Algorrobo is an extensively mineralized IOCG (Iron Oxide Copper-Gold) system in one of the most important producing IOCG belts globally and is relatively unexplored except for an extensive history of small-scale mining. Production from the Project is sold to Enami, the Chilean government mining company that has processing facilities (mill and smelter) in Copiapo approximately 50 km to the south. The Project is permitted for mining which is a key advantage for Nobel. The Project is located in the Atacama region of northern Chile. This area is host to numerous deposits including the Candelaria Mine with one of the large copper reserves in Chile estimated at 600 million tonnes of ore grading 0.95% copper, 3.84 million ounces of Gold and 576 million ounces of Silver.

Management and Board of the Resulting Issuer will include:

David Gower, (P.Geo), CEO and Director

Mr. Gower has held Executive and Director positions with several junior and midsize mining companies for the past 12 years, including Emerita Resources Corp, and President of Brazil Potash Corp. David spent over 20 years with Falconbridge (now Glencore) as Director of Global Nickel and PGM exploration and as a member of the Senior Operating Team for mining projects and operations. He led exploration teams that made brownfield discoveries at Raglan and Sudbury, Matagami Falcondo and greenfield discoveries at Araguaia in Brazil, Kabanga in Tanzania and Amazonas, Brazil.
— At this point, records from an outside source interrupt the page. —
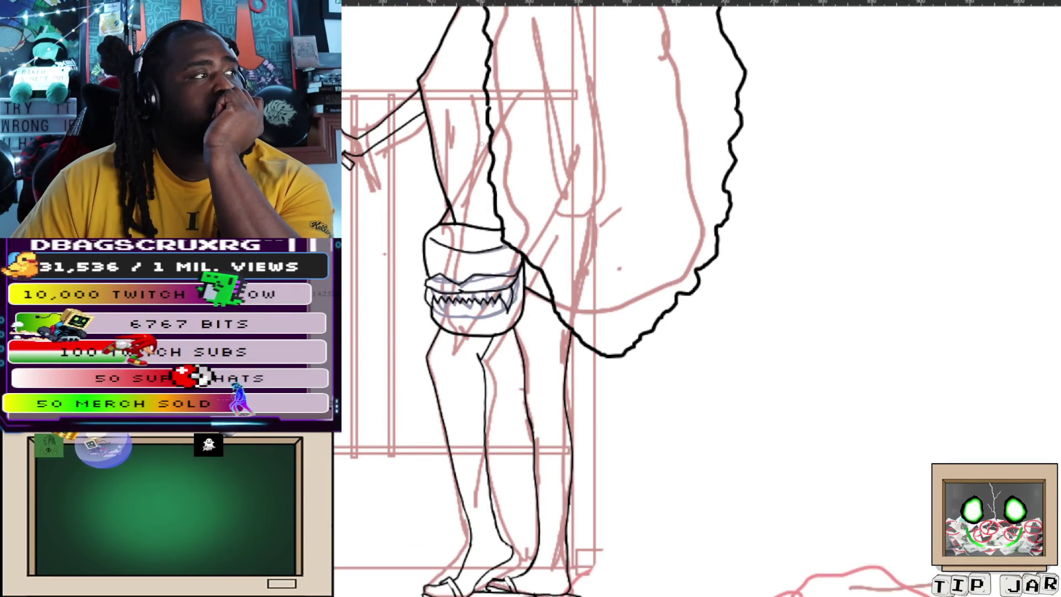
scroll(547, 298, "up", 2)
scroll(500, 205, "up", 2)
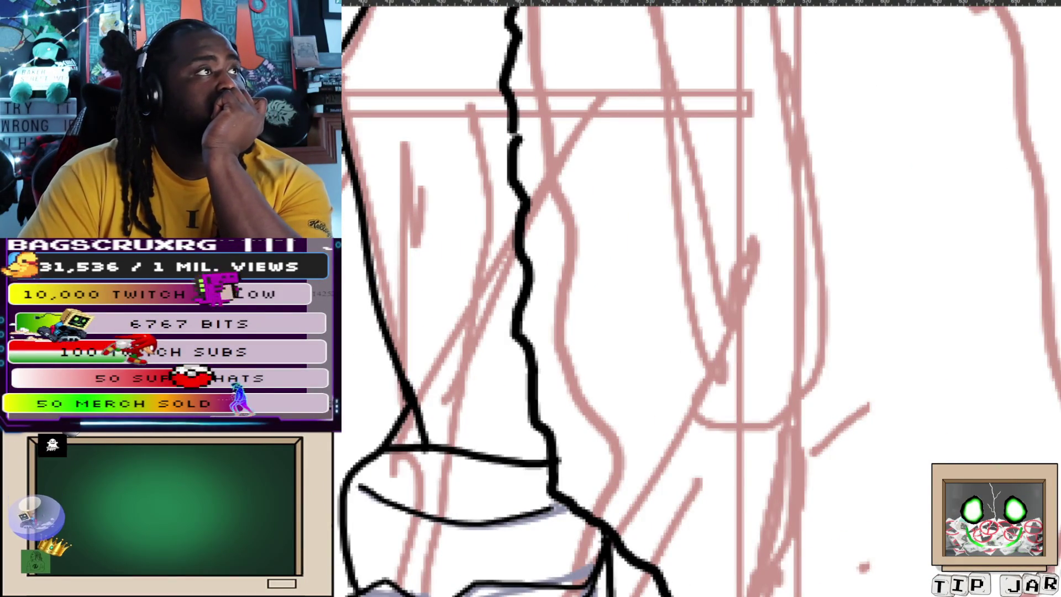
left_click_drag(347, 82, 417, 343)
left_click_drag(405, 187, 423, 361)
mouse_move(473, 115)
left_mouse_down()
mouse_move(440, 413)
mouse_move(514, 267)
left_mouse_up()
Mr. Gower is a Director of Alamos Gold Inc.

Lawrence Guy, Director

Mr. Guy is Chief Executive Officer of North 52nd Asset Management Inc and Chair of Emerita Resources Corp. Previously, Larry was a Portfolio Manager with Aston Hill Financial Inc. Prior to Aston Hill, Mr. Guy was Chief Financial Officer and Director of Navina Asset Management Inc, a company he co founded that was subsequently acquired by Aston Hill Financial Inc. Mr. Guy has also held senior offices at Fairway Capital Management Corp and First Trust Portfolios Canada Inc.

Mr. Guy holds a Bachelor of Arts degree from the University of Western Ontario and is a Chartered Financial Analyst.

Vernon Arseneau, (P.Geo), COO and Director

Mr. Arseneau has over forty years of experience in exploration, project management and development, of which the last twenty-five have been in South America, principally in Peru, Chile, and Argentina. Mr. Arseneau spent 20 years working as exploration manager and senior geologist for Noranda Inc in Canada and South America. He was general manager of Noranda's Peru office and project manager of the El Pachon porphyry Cu Mo project in Argentina. He has consulted on numerous base and precious metals projects including as Vice President Exploration for Zincore Metals Inc and was responsible for the exploration and feasibility studies of two zinc deposits and the discovery of the Dolores Cu Mo porphyry, Peru. More recently, he was COO of Royal Road Minerals Ltd exploring for gold in Colombia and Nicaragua. Vern holds a Bachelor of Science in geology.

Greg Duras, CFO

Mr. Duras is a senior executive with over 20 years of experience in the resource sector in corporate development, financial management and cost control positions. Mr. Duras has held the position of CFO at several publicly traded companies, including Savary Gold Corp, Nordic Gold Corp., and Avion Gold Corp. He is currently CFO of Red Pine Exploration. Greg is a Certified General Accountant and a Certified Professional Accountant and holds a Bachelor of Administration from Lakehead University.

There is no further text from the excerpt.